Freeman Cyr said both the University of Maine and Husson University have gotten involved with prevention efforts being incorporated into the classroom.

“I think what excites us most about the prevention work is we have seen an engagement in youth,” Alfonso said. “The fact that most of the students who come out want to make a difference is heartwarming.”

When visiting classrooms Alfonso said she will ask the students how many of them had heard of the Spruce Run-Womancare Alliance. While she does not ask any to elaborate, some of those raising their hands have taken part in past events such as the Race to End Domestic Abuse while others have had direct connections with agency services.

“There are young people who deal with this every day and for me that’s why this prevention work is so important,” Alfonso said. “My hope is if we do this long enough it will change our culture and change the world our children will grow up in.”

She said during a recent school visit in Guilford, part of a school district that had a domestic violence homicide and ensuing multiple month manhunt for the suspect over the summer, some great questioned were asked about how students can help their peers if they see something happening or hear about incidents of violence.

Freeman Cyr said the bystander response is another part of the Spruce Run-Womancare Alliance outreach, when to get involved and how to do so. “We give them the language to do that,” she said.

“I think the more you talk about it and are willing to have a conversation the better,” Alfonso said. “Sometimes the best thing you can do is listen. Sometimes we don’t have advice to give, but you can say ‘I don’t know what we can do but we can figure it out together.’”

Alfonso said a University of New Hampshire Carsey School of Public Policy survey of over 200 students at three New Hampshire high schools indicated more than nine in 10 students said that they had had at least one opportunity within the last year to intervene in situations of dating or sexual violence. On average, the study said the students averaged five opportunities to intervene but in 37 percent of cases the survey respondents said they chose not to step in.

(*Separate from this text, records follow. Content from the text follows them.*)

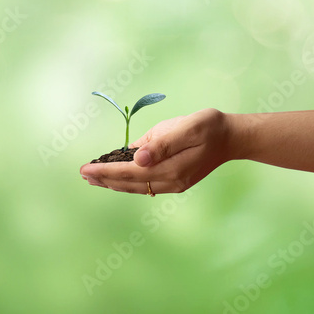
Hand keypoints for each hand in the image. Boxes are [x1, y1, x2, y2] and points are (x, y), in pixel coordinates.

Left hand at [80, 108, 231, 194]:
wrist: (231, 137)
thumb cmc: (208, 127)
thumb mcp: (187, 128)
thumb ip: (162, 144)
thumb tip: (138, 158)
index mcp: (171, 168)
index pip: (130, 172)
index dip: (106, 171)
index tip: (86, 168)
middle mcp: (171, 181)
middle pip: (130, 183)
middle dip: (105, 179)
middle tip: (83, 173)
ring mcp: (173, 184)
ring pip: (136, 186)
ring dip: (114, 183)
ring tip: (94, 178)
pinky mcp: (175, 181)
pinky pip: (145, 185)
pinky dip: (127, 182)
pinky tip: (117, 178)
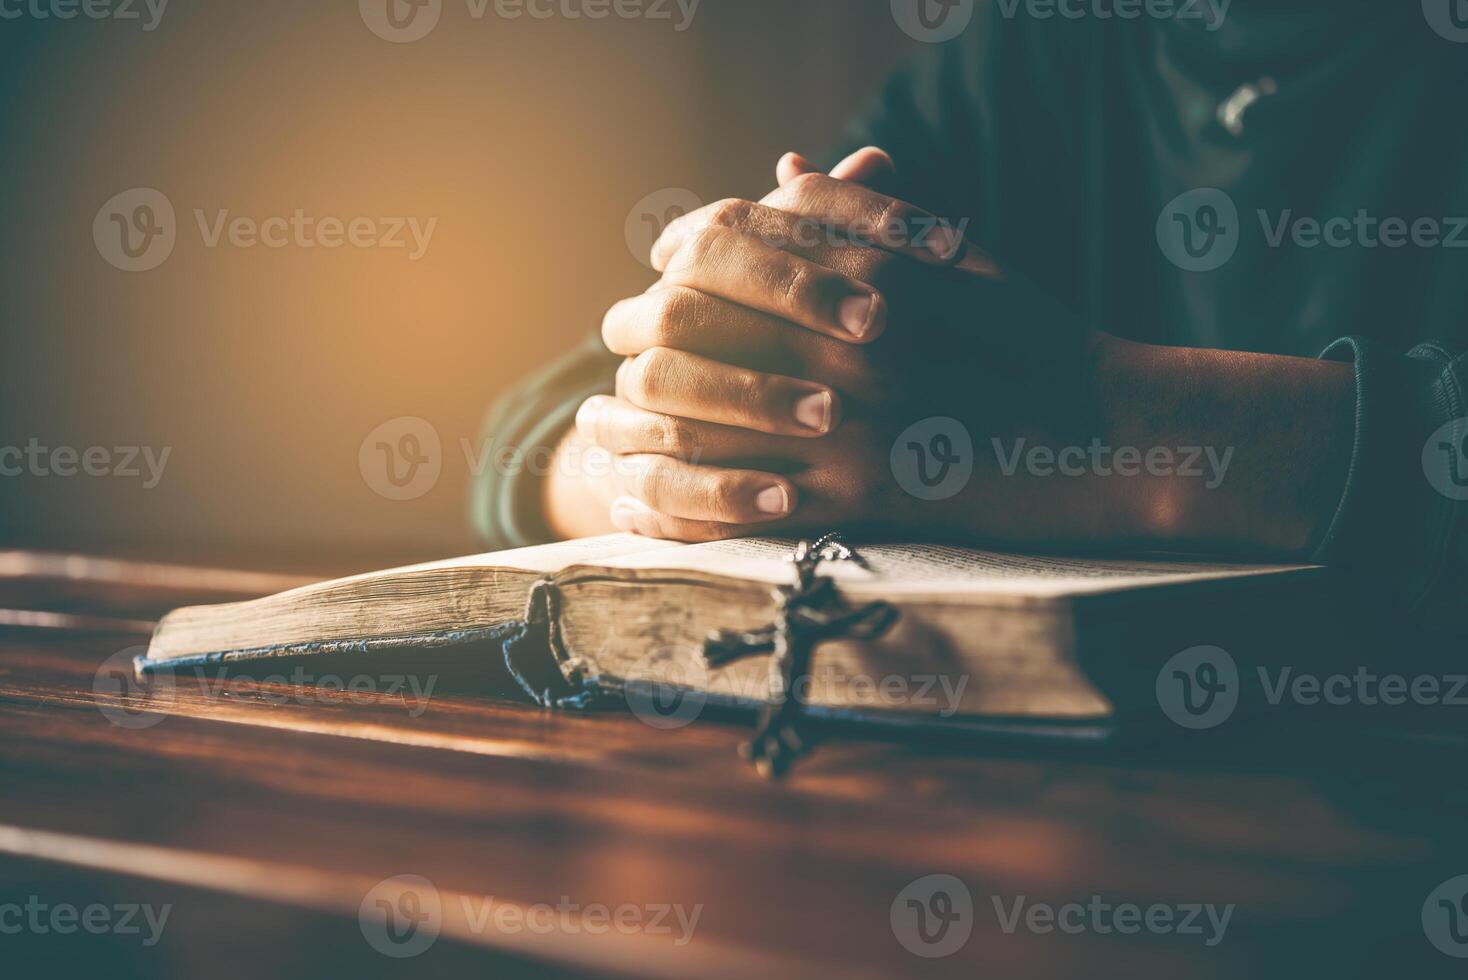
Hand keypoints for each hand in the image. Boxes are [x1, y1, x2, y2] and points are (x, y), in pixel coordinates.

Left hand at [580, 149, 1112, 541]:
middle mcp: (844, 341)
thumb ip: (864, 214)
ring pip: (691, 414)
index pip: (728, 243)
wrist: (1104, 435)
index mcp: (865, 270)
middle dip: (637, 326)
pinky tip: (643, 494)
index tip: (659, 264)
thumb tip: (781, 172)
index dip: (678, 250)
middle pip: (688, 322)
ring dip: (632, 416)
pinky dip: (675, 497)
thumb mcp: (955, 256)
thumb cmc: (1029, 337)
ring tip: (603, 420)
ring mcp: (847, 422)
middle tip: (620, 335)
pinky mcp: (854, 499)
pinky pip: (731, 501)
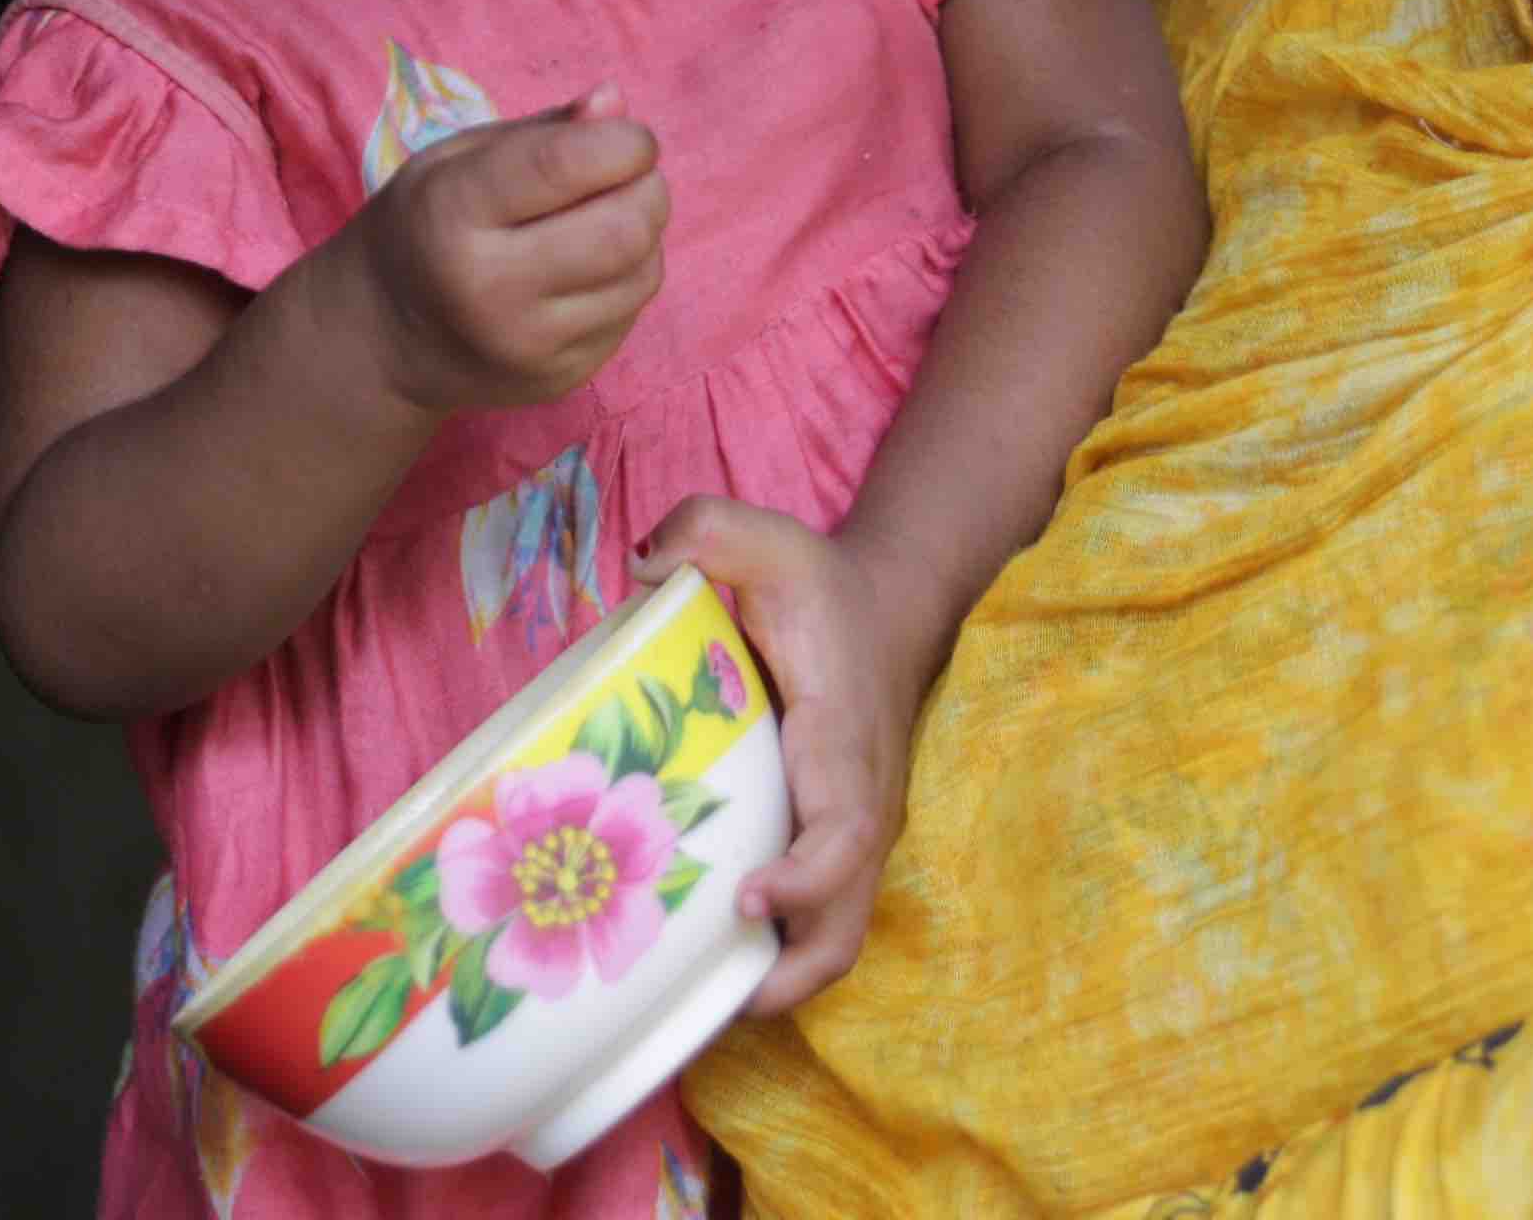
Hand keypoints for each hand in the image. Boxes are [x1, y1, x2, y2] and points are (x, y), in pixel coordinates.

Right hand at [343, 91, 668, 416]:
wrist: (382, 341)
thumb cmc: (426, 225)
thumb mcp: (458, 159)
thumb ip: (544, 129)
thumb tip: (617, 102)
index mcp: (452, 215)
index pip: (566, 165)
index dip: (624, 140)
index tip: (627, 136)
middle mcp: (490, 290)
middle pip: (625, 229)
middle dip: (647, 188)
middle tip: (626, 176)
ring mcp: (529, 347)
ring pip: (643, 273)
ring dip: (644, 233)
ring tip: (603, 219)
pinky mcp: (561, 379)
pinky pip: (631, 313)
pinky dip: (627, 277)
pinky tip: (586, 268)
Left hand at [637, 496, 951, 1014]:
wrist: (889, 609)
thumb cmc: (823, 588)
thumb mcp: (771, 538)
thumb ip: (709, 527)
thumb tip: (643, 563)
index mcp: (842, 744)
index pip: (844, 833)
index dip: (802, 880)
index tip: (746, 897)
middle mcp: (860, 804)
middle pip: (849, 918)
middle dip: (795, 973)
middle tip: (720, 998)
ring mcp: (854, 832)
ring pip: (839, 932)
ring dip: (784, 979)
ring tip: (704, 1004)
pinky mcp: (835, 842)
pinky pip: (821, 917)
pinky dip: (780, 952)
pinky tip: (712, 964)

“We are lucky to have great community partners, such as the schools that will open their doors,” she said. “We are fortunate to be in the communities we are in and have the reception we do.”

Freeman Cyr said the United Way is huge financial supporter of the Spruce Run-Womancare Alliance and the agency’s education programs for youth as well as the hotline and support group for adult members of the community.

“My desire is to increase our presence and have people know we are a resource for people of any age,” Alfonso said.

“The door’s really open,” Freeman Cyr said about ways the Spruce Run-Womancare Alliance can collaborate with schools and other community partners. She said one such partnership is the “Library Campaign” with school and town libraries, as the Alliance donates books for various ages which are featured in displays along with accompanying prevention information.

Freeman Cyr said reading “is a more entertaining way to look at the issue” and the reader can then think about the the content and issues raised in the novel. “Reading fiction is often a way of reaching someone who the standard presentation might not.”